** PROBLEM TO SOLVE **
Select each line in the rows below that contains the string "label", and copy those lines out in full.

** Stored data entries **
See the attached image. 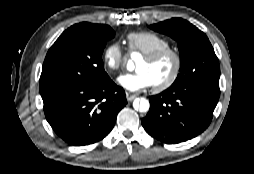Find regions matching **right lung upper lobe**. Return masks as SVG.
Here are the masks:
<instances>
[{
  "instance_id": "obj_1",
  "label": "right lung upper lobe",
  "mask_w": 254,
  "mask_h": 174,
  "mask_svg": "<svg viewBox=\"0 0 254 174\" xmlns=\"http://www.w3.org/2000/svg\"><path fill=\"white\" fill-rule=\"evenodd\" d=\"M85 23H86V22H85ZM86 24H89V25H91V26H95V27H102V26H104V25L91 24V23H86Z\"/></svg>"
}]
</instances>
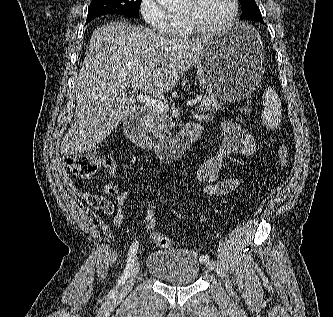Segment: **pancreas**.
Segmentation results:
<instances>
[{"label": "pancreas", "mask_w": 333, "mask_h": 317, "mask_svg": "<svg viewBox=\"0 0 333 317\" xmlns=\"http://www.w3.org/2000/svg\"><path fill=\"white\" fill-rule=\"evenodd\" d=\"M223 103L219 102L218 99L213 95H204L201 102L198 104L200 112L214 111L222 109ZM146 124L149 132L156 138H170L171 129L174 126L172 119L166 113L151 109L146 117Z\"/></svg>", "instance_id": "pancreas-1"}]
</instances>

** EXERCISE OUTPUT **
  "label": "right lung upper lobe",
[{"label": "pancreas", "mask_w": 333, "mask_h": 317, "mask_svg": "<svg viewBox=\"0 0 333 317\" xmlns=\"http://www.w3.org/2000/svg\"><path fill=\"white\" fill-rule=\"evenodd\" d=\"M223 103L219 102L218 99L213 95H204L201 102L198 104L200 112L214 111L222 109ZM146 124L149 132L156 138H170L171 129L174 126L172 119L166 113L151 109L146 117Z\"/></svg>", "instance_id": "pancreas-1"}]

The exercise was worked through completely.